▸ **TRAVAIL À FAIRE**:
A. Relevez les noms de tous les généraux en retraite cités dans l'extrait sur la guerre d'Algérie.
B. Selon l'extrait sur la guerre d'Algérie, par combien de voix les députés approuvent-ils la politique d'autodétermination en septembre 1959 ?
C. Recopiez fidèlement le passage de l'extrait sur la guerre d'Algérie qui va de « Il fait ainsi » à « voix contre 23. ».

━━ EXTRAIT DU DOCUMENT

Il fait ainsi légitimer – par le peuple directement, indirectement par les élus – les initiatives qu'il prend.

En septembre 1959, les députés approuvent sa politique d'autodétermination par 441 voix contre 23.

« Le sort des Algériens, dit-il, appartient aux Algériens non point comme le leur imposerait le couteau et la mitraillette, mais suivant la volonté qu'ils exprimeront par le suffrage universel. »

Ce qui suscite une émeute à Alger chez les partisans de l'Algérie française : cette « journée des barricades » (24 janvier 1960) provoque la mort de 14 gendarmes auxquels les parachutistes n'ont pas apporté le soutien prévu.

Ainsi se dessine un péril qu'aucune République française n'a jamais réellement affronté : celui d'un coup d'État militaire, bien plus grave que la tentative personnelle d'un général cherchant l'appui de l'armée.


Quand, le 14 novembre 1960, de Gaulle déclare : « L'Algérie algérienne existera un jour », il fait approuver ce « saut » vers l'indépendance algérienne par voie de référendum.

Il obtient un « oui franc et massif » : 75,26 % des voix.

Mais une Organisation armée secrète (OAS) s'est créée, qui va multiplier les attentats, les assassinats.

Pis : un « putsch des généraux » s'empare du pouvoir à Alger (21 avril 1961). Il vise à renverser le régime.

Cette rébellion, fait unique dans l'histoire des républiques, souligne la profondeur de la crise, le traumatisme qui secoue l'âme de la France.

La nation mesure qu'elle vit un tournant de son histoire, la fin, dans la souffrance, d'une époque impériale – quel sort pour les Français d'Algérie, ce territoire si profondément inséré dans la République, celui dont tous les gouvernements ont assuré qu'il était la France, unie « de Dunkerque à Tamanrasset » ?


De Gaulle condamne le « pouvoir insurrectionnel établi en Algérie par un pronunciamiento militaire ». Il stigmatise ce « quarteron de généraux » en retraite (Salan, Challe, Jouhaud, Zeller) qu'inspirent des « officiers fanatiques ».

Cette tentative, en rupture avec toutes les traditions nationales, va échouer, le pouvoir légitime de De Gaulle recevant l'appui de l'ensemble des soldats du contingent et d'une majorité d'officiers.

Dès lors, en dépit des attentats perpétrés par l'OAS, des manifestations de la population algéroise (la troupe tire sur les pieds-noirs, rue de l'Isly et dans certains quartiers d'Alger, faisant plus de cinquante morts), un accord de cessez-le-feu est conclu à Évian le 18 mars 1962.

Il est approuvé par près de 90 % des Français consultés par référendum le 19 avril.


Fin de la guerre commencée il y a plus de sept années, le 1er novembre 1954.

━━━━
━━ DONNÉES FOURNIES

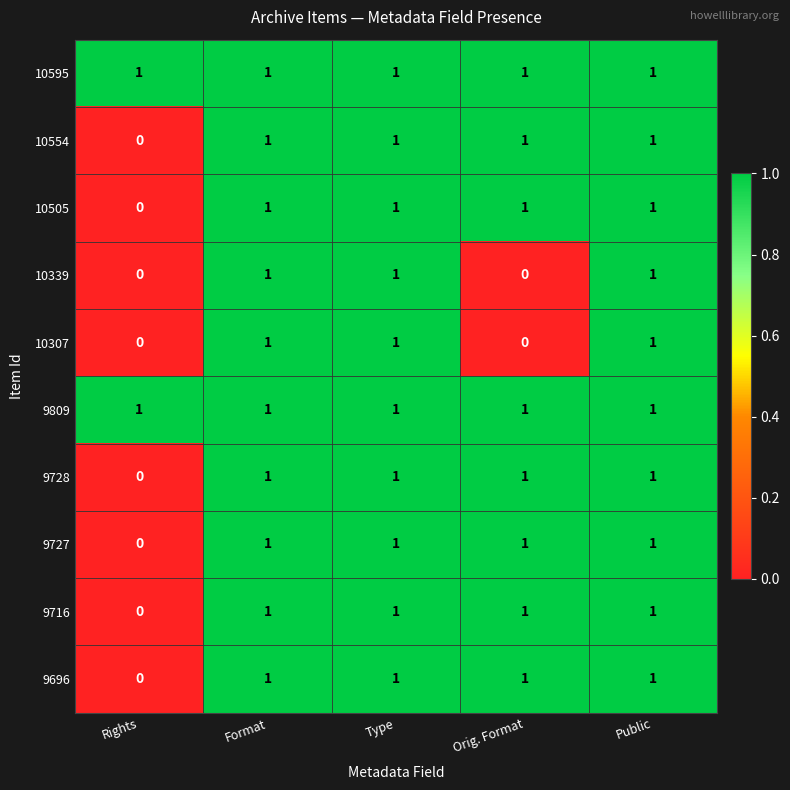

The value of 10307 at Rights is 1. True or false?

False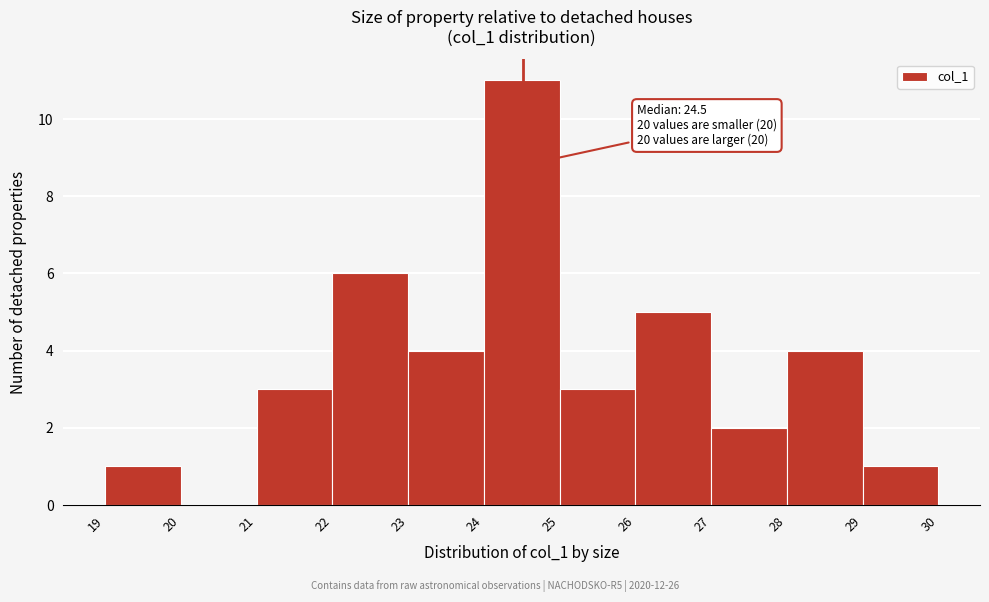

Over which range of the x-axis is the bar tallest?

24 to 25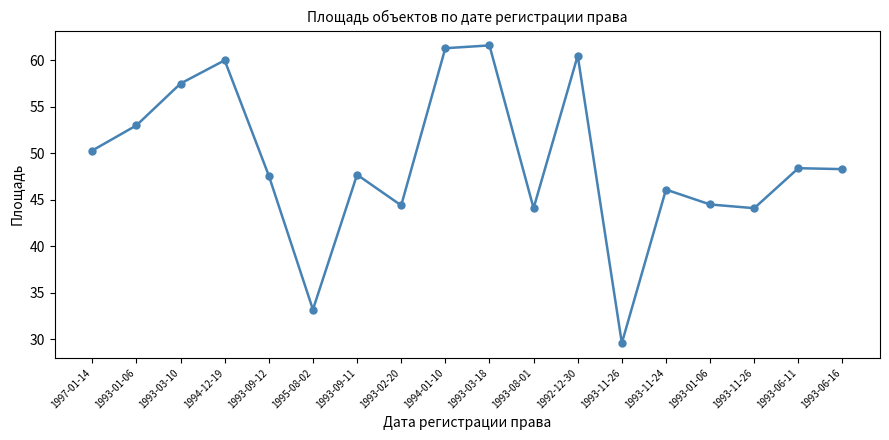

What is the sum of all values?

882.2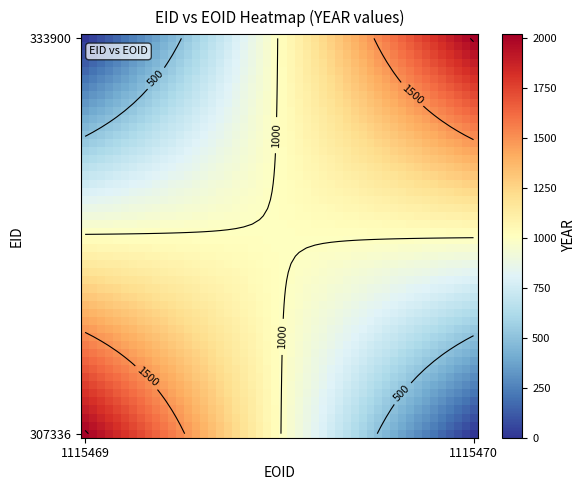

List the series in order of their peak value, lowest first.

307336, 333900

━━━━

▸ **RÉPONSES DÉTAILLÉES**:
A. Salan, Challe, Jouhaud, Zeller

B. Par 441 voix contre 23.

C.
Il fait ainsi légitimer – par le peuple directement, indirectement par les élus – les initiatives qu'il prend.

En septembre 1959, les députés approuvent sa politique d'autodétermination par 441 voix contre 23.